I linked the Russian comment listed below on 10 Mar. Other videos I didn't mention in that post:
Retail WoW vs Classic WoW comments https://www.youtube.com/shorts/e2WO6u8AUkg
Russian comment https://www.youtube.com/watch?v=BdZ0D-L6yBI&lc=Ugz4YTc8W08feFI4Fld4AaABAg
updated models https://www.youtube.com/shorts/kHvb6pNkKhg
WoW Classic vs Retail: Quests (leveling speed) https://www.youtube.com/shorts/lO8iOxW4xng
retail WoW ad, giant mob dying to 'new and returning player' c9B1DlgIZ74
WoW: https://www.twitch.tv/pikabooirl/clip/PreciousPhilanthropicBaguettePJSalt-QtLvqbRHsCqc2PjV and https://youtu.be/M0DbD9TXAPg?t=1022
Classic has challenge that is more relevant.
Within the rules of a game, a long-time player will always be able to do more. From which follows, "it's better to be max level than to still be questing and leveling". I didn't view this to be true; I deleted my first character at lvl 50, partly in order to delay when I reached lvl 60 (possibly because then I might stop playing, and Mei had wanted me to be playing the same game as her). But every player who buys a boost thinks this.

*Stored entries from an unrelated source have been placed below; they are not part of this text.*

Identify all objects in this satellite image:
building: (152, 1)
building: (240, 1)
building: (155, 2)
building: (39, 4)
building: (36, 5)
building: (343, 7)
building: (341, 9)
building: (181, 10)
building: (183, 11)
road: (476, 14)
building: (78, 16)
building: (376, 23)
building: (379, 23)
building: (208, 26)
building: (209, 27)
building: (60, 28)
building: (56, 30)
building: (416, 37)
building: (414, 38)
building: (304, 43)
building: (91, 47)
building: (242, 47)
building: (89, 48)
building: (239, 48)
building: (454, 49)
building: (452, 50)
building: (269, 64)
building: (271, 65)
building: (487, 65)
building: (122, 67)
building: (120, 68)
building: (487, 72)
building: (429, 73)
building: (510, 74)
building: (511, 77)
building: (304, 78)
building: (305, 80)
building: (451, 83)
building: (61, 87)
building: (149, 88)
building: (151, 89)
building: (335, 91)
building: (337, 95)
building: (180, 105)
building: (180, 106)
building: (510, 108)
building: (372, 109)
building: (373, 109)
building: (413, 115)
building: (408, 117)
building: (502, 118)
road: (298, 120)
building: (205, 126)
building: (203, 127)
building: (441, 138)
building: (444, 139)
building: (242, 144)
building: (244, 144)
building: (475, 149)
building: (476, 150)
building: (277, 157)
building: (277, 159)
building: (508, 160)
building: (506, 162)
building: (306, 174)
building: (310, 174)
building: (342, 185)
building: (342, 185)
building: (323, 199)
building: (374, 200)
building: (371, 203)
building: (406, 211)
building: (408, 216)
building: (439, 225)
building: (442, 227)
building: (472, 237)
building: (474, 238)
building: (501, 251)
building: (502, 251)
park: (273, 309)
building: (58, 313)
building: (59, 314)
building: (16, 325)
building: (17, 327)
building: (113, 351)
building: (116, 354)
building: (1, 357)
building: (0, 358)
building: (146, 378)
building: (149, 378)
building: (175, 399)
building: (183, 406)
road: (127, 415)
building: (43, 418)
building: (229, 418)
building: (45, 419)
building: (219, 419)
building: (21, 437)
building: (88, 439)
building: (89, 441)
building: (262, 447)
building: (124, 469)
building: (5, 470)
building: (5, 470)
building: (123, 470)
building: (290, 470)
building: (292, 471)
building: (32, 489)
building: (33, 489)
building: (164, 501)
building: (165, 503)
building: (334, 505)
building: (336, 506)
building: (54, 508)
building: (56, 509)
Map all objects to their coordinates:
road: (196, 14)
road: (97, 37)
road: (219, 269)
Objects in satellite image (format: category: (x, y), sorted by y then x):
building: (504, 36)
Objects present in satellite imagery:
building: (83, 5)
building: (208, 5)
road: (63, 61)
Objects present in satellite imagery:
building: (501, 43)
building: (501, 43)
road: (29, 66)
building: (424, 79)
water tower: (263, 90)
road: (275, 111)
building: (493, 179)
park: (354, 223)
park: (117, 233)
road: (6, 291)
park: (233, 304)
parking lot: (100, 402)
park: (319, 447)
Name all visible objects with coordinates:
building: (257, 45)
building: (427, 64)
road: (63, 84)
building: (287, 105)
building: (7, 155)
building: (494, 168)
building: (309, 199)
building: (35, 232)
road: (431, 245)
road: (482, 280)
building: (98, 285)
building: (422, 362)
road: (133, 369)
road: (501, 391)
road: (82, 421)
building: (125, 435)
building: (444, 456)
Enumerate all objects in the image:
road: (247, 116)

It does not follow that a game is better if every player can quickly reach max level. A max-level character can do more, but what they can do is not necessarily relevant. It often is not relevant to new characters, and it is often not relevant to the much larger population of "real-life humans", who can hear about the game or the exploits of its characters (including fictional characters who don't actually exist in the game, like with comics or The Craft of War : BLIND by Percula) and make judgements as a result of their knowledge.
Low-level characters are able to do less within the game world. But it's the fact that they are restricted in what they can do that makes them interesting.